## Source
■ ■ ■

Chapter 3: Public Markets Flashcards
Explain how the public market context introduces new stakeholders that a public company must consider, Explain the process of raising capital through public markets, Differentiate between various types and classes of shares, Understand the financing options available to public companies
what are stakeholders
Parties that have an interest in a company because they can affect or be affected by the business
who are internal stakeholders
- directly affect the business
- Have access to internal information that is not publicly available
- May be involved in the management of the organization
- Drive the business decisions that move a company forward
who would internal stakeholders include
- Executives (CEO, CFO, COO, etc.)
- Management team (directors, managers, etc)
- Board of Directors
- Private investors
- Employees
who are external stakeholders
- are affected by the business
- Do not have knowledge of internal information
- Information is not publicly available
- Impacts company decisions to a degree (depending on the type of stakeholder)
who does external stakeholders include
- Lending institutions (banks, credit unions, etc)
- Governments (federal, provincial, and municipal)
- Regulatory bodies
- Vendors / suppliers
- Competitors
who are public shareholders
- Entities (people or corporations) that have an ownership stake in the business resulting from the purchase of company shares through public markets
- Can own an extremely small piece of the company (ex. 0.00001%) or a big chunk (ex. 25%)
who are market analysts
Generally are individuals who work for financial firms that make predictions about future public company performance
how do market analysts affect a company
- Predictions are publicly available
- Often indirectly affects the market value of the companies they make predictions about
what is usually a top priority for public companies
- Satisfying shareholders
- Always think of them when making strategic business decisions
what are public/capital markets
Facilitate a mutually beneficial exchange between those who have capital and those who want or need capital
why do public/capital markets exist
- Companies want/need money
- investors have money
- Each party will get what they want and benefit in the process
who are investors in capital markets
- investors
- They represent those with available capital that gives to those who want/need it (ex. Public companies), and receive shares to represent their ownership in the company
what are the ways investors expect a return from when investing
- share price appreciation
- dividends
what is share price appreciation (simple explaination)

■ ■ ■

## Collected material
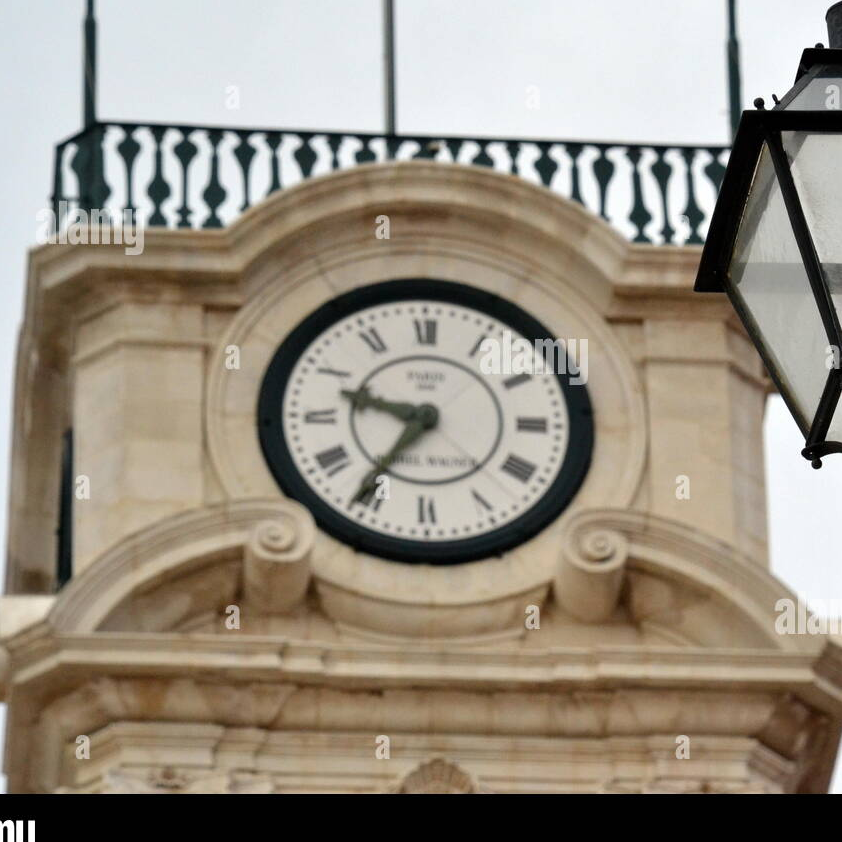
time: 9:35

■ ■ ■

## Set tasks
1 - What do the public markets flashcards name as usually a top priority for public companies?
2 - List every internal stakeholder that the public markets flashcards name.
3 - Please rewrite the public markets flashcards from "- Governments (federal, provincial, and" to "chunk (ex. 25%)", swapping "Competitors" for "Rival firms".
The material above has no role in this work.

## Replies
1 - Satisfying shareholders.

2 -
Executives (CEO, CFO, COO, etc.)
Management team (directors, managers, etc)
Board of Directors
Private investors
Employees

3 -
- Governments (federal, provincial, and municipal)
- Regulatory bodies
- Vendors / suppliers
- Rival firms
who are public shareholders
- Entities (people or corporations) that have an ownership stake in the business resulting from the purchase of company shares through public markets
- Can own an extremely small piece of the company (ex. 0.00001%) or a big chunk (ex. 25%)